Can anyone please help and verify the Lipschitz constant formula at the bottom of the page https://software.intel.com/en-us/daal-programming-guide-logistic-loss ?
Currently, in the Developer Guide document the upper bound for logistic loss Lipschitz constant is specified as max||xi||2 + λ2/n
However, it could be shown that logistic loss Hessian spectral norm upper bound (rough) is rather max||xi||22 + λ2
Your clarification is much appreciated.
Thanks for reporting this statement!
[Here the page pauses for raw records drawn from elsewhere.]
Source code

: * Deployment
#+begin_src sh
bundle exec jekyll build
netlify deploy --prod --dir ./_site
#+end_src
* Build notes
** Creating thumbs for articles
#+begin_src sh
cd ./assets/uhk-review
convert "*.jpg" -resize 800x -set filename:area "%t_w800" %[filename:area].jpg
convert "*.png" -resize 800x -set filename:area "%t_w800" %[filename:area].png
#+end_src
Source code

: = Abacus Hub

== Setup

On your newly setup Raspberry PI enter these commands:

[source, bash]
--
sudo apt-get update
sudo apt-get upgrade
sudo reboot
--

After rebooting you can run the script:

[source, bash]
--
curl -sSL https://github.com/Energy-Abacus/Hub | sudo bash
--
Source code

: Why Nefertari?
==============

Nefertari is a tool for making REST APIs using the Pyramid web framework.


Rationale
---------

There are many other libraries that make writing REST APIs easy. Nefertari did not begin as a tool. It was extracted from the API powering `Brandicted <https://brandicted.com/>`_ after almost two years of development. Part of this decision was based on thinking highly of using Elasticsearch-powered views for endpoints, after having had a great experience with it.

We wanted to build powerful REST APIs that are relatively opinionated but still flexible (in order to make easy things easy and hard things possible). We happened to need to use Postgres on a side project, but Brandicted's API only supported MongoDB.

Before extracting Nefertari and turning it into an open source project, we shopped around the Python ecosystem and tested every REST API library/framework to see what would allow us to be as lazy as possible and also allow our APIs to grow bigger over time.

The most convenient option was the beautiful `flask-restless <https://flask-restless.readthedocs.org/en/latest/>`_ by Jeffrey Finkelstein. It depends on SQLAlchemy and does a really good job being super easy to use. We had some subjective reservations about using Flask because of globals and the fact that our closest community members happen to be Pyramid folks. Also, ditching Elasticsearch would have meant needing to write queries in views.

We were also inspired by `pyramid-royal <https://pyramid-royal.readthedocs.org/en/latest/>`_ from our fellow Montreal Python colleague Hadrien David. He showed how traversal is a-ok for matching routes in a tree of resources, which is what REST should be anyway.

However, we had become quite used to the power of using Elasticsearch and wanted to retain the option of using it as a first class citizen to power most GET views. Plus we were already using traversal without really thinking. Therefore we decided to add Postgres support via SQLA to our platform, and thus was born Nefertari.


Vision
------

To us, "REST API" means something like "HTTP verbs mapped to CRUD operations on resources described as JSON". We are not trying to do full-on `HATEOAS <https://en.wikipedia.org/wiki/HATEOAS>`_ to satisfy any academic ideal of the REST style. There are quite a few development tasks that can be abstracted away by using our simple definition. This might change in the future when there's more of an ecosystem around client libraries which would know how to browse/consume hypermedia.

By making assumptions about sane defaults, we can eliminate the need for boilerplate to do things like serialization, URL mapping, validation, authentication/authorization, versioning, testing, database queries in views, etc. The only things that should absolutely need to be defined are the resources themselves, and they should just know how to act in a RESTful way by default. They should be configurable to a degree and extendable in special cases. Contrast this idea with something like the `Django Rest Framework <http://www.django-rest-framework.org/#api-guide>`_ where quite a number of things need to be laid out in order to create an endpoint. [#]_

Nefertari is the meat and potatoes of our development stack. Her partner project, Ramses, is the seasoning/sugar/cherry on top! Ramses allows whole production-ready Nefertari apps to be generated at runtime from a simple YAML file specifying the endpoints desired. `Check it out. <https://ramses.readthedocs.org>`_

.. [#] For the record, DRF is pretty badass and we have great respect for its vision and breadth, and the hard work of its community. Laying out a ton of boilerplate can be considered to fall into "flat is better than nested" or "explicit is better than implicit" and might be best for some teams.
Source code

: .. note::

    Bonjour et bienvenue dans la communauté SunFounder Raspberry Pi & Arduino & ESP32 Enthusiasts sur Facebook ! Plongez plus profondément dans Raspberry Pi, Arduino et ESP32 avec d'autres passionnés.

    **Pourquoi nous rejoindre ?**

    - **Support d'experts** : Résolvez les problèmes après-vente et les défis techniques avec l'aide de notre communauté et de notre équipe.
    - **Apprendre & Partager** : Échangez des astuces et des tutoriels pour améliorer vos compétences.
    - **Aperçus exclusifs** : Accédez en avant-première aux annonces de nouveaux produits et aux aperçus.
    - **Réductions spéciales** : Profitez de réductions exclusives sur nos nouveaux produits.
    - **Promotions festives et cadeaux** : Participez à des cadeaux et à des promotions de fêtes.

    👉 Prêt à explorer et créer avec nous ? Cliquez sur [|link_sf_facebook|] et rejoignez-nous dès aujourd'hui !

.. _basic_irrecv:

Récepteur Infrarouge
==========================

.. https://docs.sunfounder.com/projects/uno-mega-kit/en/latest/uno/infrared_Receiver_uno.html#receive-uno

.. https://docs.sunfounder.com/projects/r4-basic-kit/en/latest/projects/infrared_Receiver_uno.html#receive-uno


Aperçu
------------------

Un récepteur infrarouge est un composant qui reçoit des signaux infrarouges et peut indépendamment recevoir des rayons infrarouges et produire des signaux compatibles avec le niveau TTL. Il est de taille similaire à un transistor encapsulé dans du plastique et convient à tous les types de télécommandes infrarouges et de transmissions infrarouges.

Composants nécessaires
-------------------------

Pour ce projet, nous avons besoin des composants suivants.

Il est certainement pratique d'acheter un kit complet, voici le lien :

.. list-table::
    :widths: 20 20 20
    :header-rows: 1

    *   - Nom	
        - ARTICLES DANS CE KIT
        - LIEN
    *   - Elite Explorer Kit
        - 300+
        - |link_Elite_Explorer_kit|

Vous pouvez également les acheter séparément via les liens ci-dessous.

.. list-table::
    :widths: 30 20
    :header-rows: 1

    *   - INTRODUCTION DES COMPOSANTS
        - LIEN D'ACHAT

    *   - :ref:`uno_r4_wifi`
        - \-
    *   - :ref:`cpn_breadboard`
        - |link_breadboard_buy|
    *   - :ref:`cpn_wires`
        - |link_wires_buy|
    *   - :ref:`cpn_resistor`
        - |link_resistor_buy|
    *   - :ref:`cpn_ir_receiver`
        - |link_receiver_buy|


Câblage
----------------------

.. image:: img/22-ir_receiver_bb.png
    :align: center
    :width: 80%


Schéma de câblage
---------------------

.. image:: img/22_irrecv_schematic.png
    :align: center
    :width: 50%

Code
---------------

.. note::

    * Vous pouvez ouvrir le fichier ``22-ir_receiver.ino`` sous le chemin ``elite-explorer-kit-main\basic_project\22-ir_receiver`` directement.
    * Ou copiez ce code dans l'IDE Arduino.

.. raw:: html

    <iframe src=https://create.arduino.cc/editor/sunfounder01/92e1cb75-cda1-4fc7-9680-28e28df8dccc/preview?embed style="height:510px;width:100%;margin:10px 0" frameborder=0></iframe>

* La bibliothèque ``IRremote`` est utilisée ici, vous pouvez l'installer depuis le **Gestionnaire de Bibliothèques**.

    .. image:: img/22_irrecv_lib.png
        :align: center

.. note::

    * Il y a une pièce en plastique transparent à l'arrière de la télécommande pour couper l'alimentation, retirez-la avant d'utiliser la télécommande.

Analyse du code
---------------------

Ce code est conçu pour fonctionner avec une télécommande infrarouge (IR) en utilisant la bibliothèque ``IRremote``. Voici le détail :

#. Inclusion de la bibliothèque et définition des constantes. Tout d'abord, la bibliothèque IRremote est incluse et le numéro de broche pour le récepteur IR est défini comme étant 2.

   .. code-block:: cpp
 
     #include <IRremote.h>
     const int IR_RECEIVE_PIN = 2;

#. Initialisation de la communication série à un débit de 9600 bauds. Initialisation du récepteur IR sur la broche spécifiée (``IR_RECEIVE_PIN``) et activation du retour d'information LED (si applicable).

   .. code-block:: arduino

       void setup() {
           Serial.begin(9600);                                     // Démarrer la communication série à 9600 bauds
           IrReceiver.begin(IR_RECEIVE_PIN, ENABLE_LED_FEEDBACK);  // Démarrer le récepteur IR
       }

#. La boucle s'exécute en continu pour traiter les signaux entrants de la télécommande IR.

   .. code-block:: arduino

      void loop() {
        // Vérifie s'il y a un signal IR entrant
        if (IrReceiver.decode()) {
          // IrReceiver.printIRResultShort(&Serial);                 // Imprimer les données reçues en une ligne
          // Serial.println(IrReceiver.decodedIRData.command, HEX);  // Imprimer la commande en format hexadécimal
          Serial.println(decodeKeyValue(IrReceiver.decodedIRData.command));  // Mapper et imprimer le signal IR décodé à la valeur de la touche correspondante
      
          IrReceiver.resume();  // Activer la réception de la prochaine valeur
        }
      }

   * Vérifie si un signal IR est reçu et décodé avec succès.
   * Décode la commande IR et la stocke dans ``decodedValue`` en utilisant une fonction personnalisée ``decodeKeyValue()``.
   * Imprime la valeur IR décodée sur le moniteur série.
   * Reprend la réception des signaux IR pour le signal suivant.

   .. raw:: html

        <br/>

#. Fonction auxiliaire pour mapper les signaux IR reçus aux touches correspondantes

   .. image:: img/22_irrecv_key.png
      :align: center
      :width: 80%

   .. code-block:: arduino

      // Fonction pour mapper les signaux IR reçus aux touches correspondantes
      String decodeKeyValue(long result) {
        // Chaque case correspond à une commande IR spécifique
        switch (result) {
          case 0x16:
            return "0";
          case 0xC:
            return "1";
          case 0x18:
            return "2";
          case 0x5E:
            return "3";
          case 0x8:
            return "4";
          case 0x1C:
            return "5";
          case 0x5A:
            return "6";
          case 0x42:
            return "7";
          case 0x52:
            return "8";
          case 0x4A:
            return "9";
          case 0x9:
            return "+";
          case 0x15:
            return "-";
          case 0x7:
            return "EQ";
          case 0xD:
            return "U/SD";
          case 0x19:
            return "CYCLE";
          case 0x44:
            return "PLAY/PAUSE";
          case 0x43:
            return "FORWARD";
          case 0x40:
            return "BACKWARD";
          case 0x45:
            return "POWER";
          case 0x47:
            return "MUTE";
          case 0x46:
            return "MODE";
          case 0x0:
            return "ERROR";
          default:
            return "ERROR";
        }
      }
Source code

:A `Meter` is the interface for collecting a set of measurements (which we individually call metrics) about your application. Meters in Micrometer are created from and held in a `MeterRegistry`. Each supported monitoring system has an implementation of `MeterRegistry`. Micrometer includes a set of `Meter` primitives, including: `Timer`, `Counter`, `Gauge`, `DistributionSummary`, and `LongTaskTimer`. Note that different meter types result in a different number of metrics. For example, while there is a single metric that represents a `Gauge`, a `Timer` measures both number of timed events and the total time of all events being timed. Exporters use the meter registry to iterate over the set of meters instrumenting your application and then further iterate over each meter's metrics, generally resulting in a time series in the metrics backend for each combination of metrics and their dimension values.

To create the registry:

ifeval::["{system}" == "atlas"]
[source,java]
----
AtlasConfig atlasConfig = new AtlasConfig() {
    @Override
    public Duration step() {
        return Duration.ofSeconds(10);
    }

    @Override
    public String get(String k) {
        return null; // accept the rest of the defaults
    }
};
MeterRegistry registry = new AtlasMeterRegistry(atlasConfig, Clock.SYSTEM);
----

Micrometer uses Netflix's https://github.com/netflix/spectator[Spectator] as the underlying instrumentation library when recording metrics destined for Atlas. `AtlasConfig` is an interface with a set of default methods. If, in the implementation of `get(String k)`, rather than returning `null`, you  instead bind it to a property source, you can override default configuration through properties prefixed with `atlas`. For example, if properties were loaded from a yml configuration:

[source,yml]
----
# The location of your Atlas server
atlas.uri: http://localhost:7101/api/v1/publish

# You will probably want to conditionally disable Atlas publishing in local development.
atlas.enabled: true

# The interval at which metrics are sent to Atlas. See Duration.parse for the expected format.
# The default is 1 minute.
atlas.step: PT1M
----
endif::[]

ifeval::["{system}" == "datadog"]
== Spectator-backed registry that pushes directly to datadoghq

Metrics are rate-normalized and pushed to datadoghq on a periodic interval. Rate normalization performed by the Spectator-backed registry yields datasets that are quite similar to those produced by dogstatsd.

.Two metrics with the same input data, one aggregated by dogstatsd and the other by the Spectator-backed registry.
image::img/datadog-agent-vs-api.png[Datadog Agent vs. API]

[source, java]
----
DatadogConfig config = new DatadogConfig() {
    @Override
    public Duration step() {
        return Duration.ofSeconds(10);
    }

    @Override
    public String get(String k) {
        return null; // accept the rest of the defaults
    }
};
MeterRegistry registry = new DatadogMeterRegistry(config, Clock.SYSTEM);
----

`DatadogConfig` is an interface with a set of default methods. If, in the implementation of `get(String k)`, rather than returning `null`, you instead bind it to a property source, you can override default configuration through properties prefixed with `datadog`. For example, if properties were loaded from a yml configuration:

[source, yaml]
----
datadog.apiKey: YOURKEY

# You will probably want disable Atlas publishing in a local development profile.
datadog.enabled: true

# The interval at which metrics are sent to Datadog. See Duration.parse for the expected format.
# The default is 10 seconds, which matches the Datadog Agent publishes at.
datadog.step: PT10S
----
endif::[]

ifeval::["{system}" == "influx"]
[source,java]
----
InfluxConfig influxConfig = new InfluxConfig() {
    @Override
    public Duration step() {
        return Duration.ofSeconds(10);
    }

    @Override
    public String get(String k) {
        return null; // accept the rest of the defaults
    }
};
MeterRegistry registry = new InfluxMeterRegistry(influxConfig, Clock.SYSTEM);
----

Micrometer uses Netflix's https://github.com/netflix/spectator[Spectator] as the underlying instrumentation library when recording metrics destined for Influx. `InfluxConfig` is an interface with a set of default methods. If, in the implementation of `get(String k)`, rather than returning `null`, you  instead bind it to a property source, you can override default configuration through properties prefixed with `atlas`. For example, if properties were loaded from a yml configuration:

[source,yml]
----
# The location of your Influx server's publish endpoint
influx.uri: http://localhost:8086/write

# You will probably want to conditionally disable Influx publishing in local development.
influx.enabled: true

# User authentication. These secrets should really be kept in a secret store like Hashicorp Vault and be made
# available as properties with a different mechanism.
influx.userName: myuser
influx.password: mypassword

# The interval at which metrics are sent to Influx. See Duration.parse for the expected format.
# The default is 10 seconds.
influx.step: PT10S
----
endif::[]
Seems instead of max||xi||2 we should use max||xi||22 , it was misprint.
λ2 scaling was done to align sklearn regularization penalty value. (https://github.com/scikit-learn/scikit-learn/blob/master/sklearn/linear_model/_sag.py#L78)
Note: Lipschitz constant is used only for SAGA algorithm, for calculation optimal step size.
Thanks for getting back to me.
Couple of thoughts about Lipschitz constant:
- Please note, that in the formula for logistic loss (https://software.intel.com/en-us/daal-programming-guide-logistic-loss) the regularization term is not divided by n, as the preceding sum term. As a result, if you plug in zero design matrix into the formula(with no intercept), you will get Hessian exactly 2*λ*E and norm of the Hessian is 2*λ - it is a sharp upper bound. Obviously, λ/n is less than 2* λ. (In my first post I omitted multiplier 2 since normally quadratic term is divided by 2)
- In the original paper https://arxiv.org/pdf/1407.0202.pdf the L2 regularization term is a part of sum, as it is a smooth component and therefore divided by n. That could be the source of λ/n term.
- The max||x||2 is a pretty much rough upper bound for the Lipschitz constant. As a result, the step size is small and the convergence rate may not be optimal. In my experiments decreasing Lipschitz constant may improve SAGA algorithm performance.
I would like to know your opinion, since I am implementing a custom objective function for the SAGA algorithm and looking for high performance computing with large data sets.
Currently, algorithm supports parameter 'learningRateSequence' (https://software.intel.com/en-us/daal-programming-guide-computation-13), if we see some performance improvements with another step size, DAAL library provides options to use this advantages. For reason of conformance with sklearn library we can`t change this automatic step selection, however 'learningRateSequence' parameter is provided.
About source of scaling λ term by n I think it make sense.